- **TASK OBJECTIVE**
Please print, word for word, every line from the one that contains "X0008087Y0152828D01*" through the last line of the records, and nothing else.

- **INPUT MATERIAL**
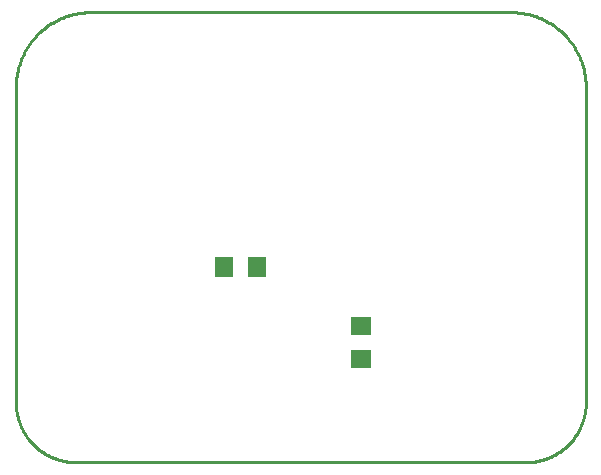
<source format=gtp>
G75*
%MOIN*%
%OFA0B0*%
%FSLAX25Y25*%
%IPPOS*%
%LPD*%
%AMOC8*
5,1,8,0,0,1.08239X$1,22.5*
%
%ADD10C,0.01000*%
%ADD11R,0.06299X0.07087*%
%ADD12R,0.07087X0.06299*%
D10*
X0021800Y0011250D02*
X0171800Y0011250D01*
X0172283Y0011256D01*
X0172766Y0011273D01*
X0173249Y0011303D01*
X0173730Y0011343D01*
X0174211Y0011396D01*
X0174690Y0011460D01*
X0175167Y0011535D01*
X0175643Y0011623D01*
X0176116Y0011721D01*
X0176586Y0011831D01*
X0177054Y0011952D01*
X0177519Y0012085D01*
X0177980Y0012229D01*
X0178438Y0012384D01*
X0178892Y0012550D01*
X0179342Y0012727D01*
X0179787Y0012914D01*
X0180228Y0013113D01*
X0180664Y0013321D01*
X0181094Y0013541D01*
X0181520Y0013771D01*
X0181939Y0014011D01*
X0182353Y0014261D01*
X0182760Y0014521D01*
X0183161Y0014790D01*
X0183556Y0015070D01*
X0183943Y0015358D01*
X0184324Y0015657D01*
X0184697Y0015964D01*
X0185062Y0016280D01*
X0185420Y0016605D01*
X0185770Y0016938D01*
X0186112Y0017280D01*
X0186445Y0017630D01*
X0186770Y0017988D01*
X0187086Y0018353D01*
X0187393Y0018726D01*
X0187692Y0019107D01*
X0187980Y0019494D01*
X0188260Y0019889D01*
X0188529Y0020290D01*
X0188789Y0020697D01*
X0189039Y0021111D01*
X0189279Y0021530D01*
X0189509Y0021956D01*
X0189729Y0022386D01*
X0189937Y0022822D01*
X0190136Y0023263D01*
X0190323Y0023708D01*
X0190500Y0024158D01*
X0190666Y0024612D01*
X0190821Y0025070D01*
X0190965Y0025531D01*
X0191098Y0025996D01*
X0191219Y0026464D01*
X0191329Y0026934D01*
X0191427Y0027407D01*
X0191515Y0027883D01*
X0191590Y0028360D01*
X0191654Y0028839D01*
X0191707Y0029320D01*
X0191747Y0029801D01*
X0191777Y0030284D01*
X0191794Y0030767D01*
X0191800Y0031250D01*
X0191800Y0136250D01*
X0191793Y0136854D01*
X0191771Y0137458D01*
X0191734Y0138061D01*
X0191683Y0138663D01*
X0191618Y0139263D01*
X0191538Y0139862D01*
X0191443Y0140459D01*
X0191334Y0141053D01*
X0191211Y0141645D01*
X0191074Y0142233D01*
X0190922Y0142818D01*
X0190756Y0143399D01*
X0190576Y0143975D01*
X0190383Y0144548D01*
X0190175Y0145115D01*
X0189954Y0145677D01*
X0189720Y0146234D01*
X0189472Y0146785D01*
X0189211Y0147330D01*
X0188936Y0147868D01*
X0188649Y0148400D01*
X0188349Y0148924D01*
X0188037Y0149441D01*
X0187712Y0149950D01*
X0187375Y0150452D01*
X0187025Y0150945D01*
X0186664Y0151429D01*
X0186292Y0151905D01*
X0185908Y0152371D01*
X0185513Y0152828D01*
X0185107Y0153275D01*
X0184690Y0153713D01*
X0184263Y0154140D01*
X0183825Y0154557D01*
X0183378Y0154963D01*
X0182921Y0155358D01*
X0182455Y0155742D01*
X0181979Y0156114D01*
X0181495Y0156475D01*
X0181002Y0156825D01*
X0180500Y0157162D01*
X0179991Y0157487D01*
X0179474Y0157799D01*
X0178950Y0158099D01*
X0178418Y0158386D01*
X0177880Y0158661D01*
X0177335Y0158922D01*
X0176784Y0159170D01*
X0176227Y0159404D01*
X0175665Y0159625D01*
X0175098Y0159833D01*
X0174525Y0160026D01*
X0173949Y0160206D01*
X0173368Y0160372D01*
X0172783Y0160524D01*
X0172195Y0160661D01*
X0171603Y0160784D01*
X0171009Y0160893D01*
X0170412Y0160988D01*
X0169813Y0161068D01*
X0169213Y0161133D01*
X0168611Y0161184D01*
X0168008Y0161221D01*
X0167404Y0161243D01*
X0166800Y0161250D01*
X0026800Y0161250D01*
X0026196Y0161243D01*
X0025592Y0161221D01*
X0024989Y0161184D01*
X0024387Y0161133D01*
X0023787Y0161068D01*
X0023188Y0160988D01*
X0022591Y0160893D01*
X0021997Y0160784D01*
X0021405Y0160661D01*
X0020817Y0160524D01*
X0020232Y0160372D01*
X0019651Y0160206D01*
X0019075Y0160026D01*
X0018502Y0159833D01*
X0017935Y0159625D01*
X0017373Y0159404D01*
X0016816Y0159170D01*
X0016265Y0158922D01*
X0015720Y0158661D01*
X0015182Y0158386D01*
X0014650Y0158099D01*
X0014126Y0157799D01*
X0013609Y0157487D01*
X0013100Y0157162D01*
X0012598Y0156825D01*
X0012105Y0156475D01*
X0011621Y0156114D01*
X0011145Y0155742D01*
X0010679Y0155358D01*
X0010222Y0154963D01*
X0009775Y0154557D01*
X0009337Y0154140D01*
X0008910Y0153713D01*
X0008493Y0153275D01*
X0008087Y0152828D01*
X0007692Y0152371D01*
X0007308Y0151905D01*
X0006936Y0151429D01*
X0006575Y0150945D01*
X0006225Y0150452D01*
X0005888Y0149950D01*
X0005563Y0149441D01*
X0005251Y0148924D01*
X0004951Y0148400D01*
X0004664Y0147868D01*
X0004389Y0147330D01*
X0004128Y0146785D01*
X0003880Y0146234D01*
X0003646Y0145677D01*
X0003425Y0145115D01*
X0003217Y0144548D01*
X0003024Y0143975D01*
X0002844Y0143399D01*
X0002678Y0142818D01*
X0002526Y0142233D01*
X0002389Y0141645D01*
X0002266Y0141053D01*
X0002157Y0140459D01*
X0002062Y0139862D01*
X0001982Y0139263D01*
X0001917Y0138663D01*
X0001866Y0138061D01*
X0001829Y0137458D01*
X0001807Y0136854D01*
X0001800Y0136250D01*
X0001800Y0031250D01*
X0001806Y0030767D01*
X0001823Y0030284D01*
X0001853Y0029801D01*
X0001893Y0029320D01*
X0001946Y0028839D01*
X0002010Y0028360D01*
X0002085Y0027883D01*
X0002173Y0027407D01*
X0002271Y0026934D01*
X0002381Y0026464D01*
X0002502Y0025996D01*
X0002635Y0025531D01*
X0002779Y0025070D01*
X0002934Y0024612D01*
X0003100Y0024158D01*
X0003277Y0023708D01*
X0003464Y0023263D01*
X0003663Y0022822D01*
X0003871Y0022386D01*
X0004091Y0021956D01*
X0004321Y0021530D01*
X0004561Y0021111D01*
X0004811Y0020697D01*
X0005071Y0020290D01*
X0005340Y0019889D01*
X0005620Y0019494D01*
X0005908Y0019107D01*
X0006207Y0018726D01*
X0006514Y0018353D01*
X0006830Y0017988D01*
X0007155Y0017630D01*
X0007488Y0017280D01*
X0007830Y0016938D01*
X0008180Y0016605D01*
X0008538Y0016280D01*
X0008903Y0015964D01*
X0009276Y0015657D01*
X0009657Y0015358D01*
X0010044Y0015070D01*
X0010439Y0014790D01*
X0010840Y0014521D01*
X0011247Y0014261D01*
X0011661Y0014011D01*
X0012080Y0013771D01*
X0012506Y0013541D01*
X0012936Y0013321D01*
X0013372Y0013113D01*
X0013813Y0012914D01*
X0014258Y0012727D01*
X0014708Y0012550D01*
X0015162Y0012384D01*
X0015620Y0012229D01*
X0016081Y0012085D01*
X0016546Y0011952D01*
X0017014Y0011831D01*
X0017484Y0011721D01*
X0017957Y0011623D01*
X0018433Y0011535D01*
X0018910Y0011460D01*
X0019389Y0011396D01*
X0019870Y0011343D01*
X0020351Y0011303D01*
X0020834Y0011273D01*
X0021317Y0011256D01*
X0021800Y0011250D01*
D11*
X0071288Y0076250D03*
X0082312Y0076250D03*
D12*
X0116800Y0056762D03*
X0116800Y0045738D03*
M02*

</source>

- **REPLY TO THE TASK**
X0008087Y0152828D01*
X0007692Y0152371D01*
X0007308Y0151905D01*
X0006936Y0151429D01*
X0006575Y0150945D01*
X0006225Y0150452D01*
X0005888Y0149950D01*
X0005563Y0149441D01*
X0005251Y0148924D01*
X0004951Y0148400D01*
X0004664Y0147868D01*
X0004389Y0147330D01*
X0004128Y0146785D01*
X0003880Y0146234D01*
X0003646Y0145677D01*
X0003425Y0145115D01*
X0003217Y0144548D01*
X0003024Y0143975D01*
X0002844Y0143399D01*
X0002678Y0142818D01*
X0002526Y0142233D01*
X0002389Y0141645D01*
X0002266Y0141053D01*
X0002157Y0140459D01*
X0002062Y0139862D01*
X0001982Y0139263D01*
X0001917Y0138663D01*
X0001866Y0138061D01*
X0001829Y0137458D01*
X0001807Y0136854D01*
X0001800Y0136250D01*
X0001800Y0031250D01*
X0001806Y0030767D01*
X0001823Y0030284D01*
X0001853Y0029801D01*
X0001893Y0029320D01*
X0001946Y0028839D01*
X0002010Y0028360D01*
X0002085Y0027883D01*
X0002173Y0027407D01*
X0002271Y0026934D01*
X0002381Y0026464D01*
X0002502Y0025996D01*
X0002635Y0025531D01*
X0002779Y0025070D01*
X0002934Y0024612D01*
X0003100Y0024158D01*
X0003277Y0023708D01*
X0003464Y0023263D01*
X0003663Y0022822D01*
X0003871Y0022386D01*
X0004091Y0021956D01*
X0004321Y0021530D01*
X0004561Y0021111D01*
X0004811Y0020697D01*
X0005071Y0020290D01*
X0005340Y0019889D01*
X0005620Y0019494D01*
X0005908Y0019107D01*
X0006207Y0018726D01*
X0006514Y0018353D01*
X0006830Y0017988D01*
X0007155Y0017630D01*
X0007488Y0017280D01*
X0007830Y0016938D01*
X0008180Y0016605D01*
X0008538Y0016280D01*
X0008903Y0015964D01*
X0009276Y0015657D01*
X0009657Y0015358D01*
X0010044Y0015070D01*
X0010439Y0014790D01*
X0010840Y0014521D01*
X0011247Y0014261D01*
X0011661Y0014011D01*
X0012080Y0013771D01*
X0012506Y0013541D01*
X0012936Y0013321D01*
X0013372Y0013113D01*
X0013813Y0012914D01*
X0014258Y0012727D01*
X0014708Y0012550D01*
X0015162Y0012384D01*
X0015620Y0012229D01*
X0016081Y0012085D01*
X0016546Y0011952D01*
X0017014Y0011831D01*
X0017484Y0011721D01*
X0017957Y0011623D01*
X0018433Y0011535D01*
X0018910Y0011460D01*
X0019389Y0011396D01*
X0019870Y0011343D01*
X0020351Y0011303D01*
X0020834Y0011273D01*
X0021317Y0011256D01*
X0021800Y0011250D01*
D11*
X0071288Y0076250D03*
X0082312Y0076250D03*
D12*
X0116800Y0056762D03*
X0116800Y0045738D03*
M02*

</source>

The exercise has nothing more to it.